Task item: Look below and pull out each line with the word "characteristic".

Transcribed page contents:
______________________________

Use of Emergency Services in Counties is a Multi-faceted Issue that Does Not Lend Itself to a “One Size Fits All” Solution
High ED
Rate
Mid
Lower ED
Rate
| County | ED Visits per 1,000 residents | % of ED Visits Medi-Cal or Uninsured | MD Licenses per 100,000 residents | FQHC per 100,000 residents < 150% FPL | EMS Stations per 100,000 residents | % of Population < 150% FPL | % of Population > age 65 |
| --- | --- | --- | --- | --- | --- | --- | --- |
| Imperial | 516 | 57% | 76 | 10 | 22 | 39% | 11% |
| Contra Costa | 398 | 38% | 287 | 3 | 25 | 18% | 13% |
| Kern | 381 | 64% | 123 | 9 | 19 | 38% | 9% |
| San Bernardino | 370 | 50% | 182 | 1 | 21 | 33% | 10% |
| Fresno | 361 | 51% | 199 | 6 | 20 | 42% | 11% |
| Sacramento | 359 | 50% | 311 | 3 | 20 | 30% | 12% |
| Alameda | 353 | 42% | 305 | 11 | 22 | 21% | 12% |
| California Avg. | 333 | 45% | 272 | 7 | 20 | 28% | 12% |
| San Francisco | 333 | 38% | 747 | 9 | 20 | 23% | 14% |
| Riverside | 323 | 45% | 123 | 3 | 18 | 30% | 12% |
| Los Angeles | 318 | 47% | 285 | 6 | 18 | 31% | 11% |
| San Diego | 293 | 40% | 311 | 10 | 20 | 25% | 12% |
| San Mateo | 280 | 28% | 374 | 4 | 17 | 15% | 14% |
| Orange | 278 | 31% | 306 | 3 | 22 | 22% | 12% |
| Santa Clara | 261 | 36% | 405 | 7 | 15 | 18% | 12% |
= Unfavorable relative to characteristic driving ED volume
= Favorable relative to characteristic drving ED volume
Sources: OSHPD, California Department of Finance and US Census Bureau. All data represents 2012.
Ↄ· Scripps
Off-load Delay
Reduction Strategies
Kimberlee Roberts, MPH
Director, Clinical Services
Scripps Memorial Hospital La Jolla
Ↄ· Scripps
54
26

______________________________

Your response:
= Unfavorable relative to characteristic driving ED volume
= Favorable relative to characteristic drving ED volume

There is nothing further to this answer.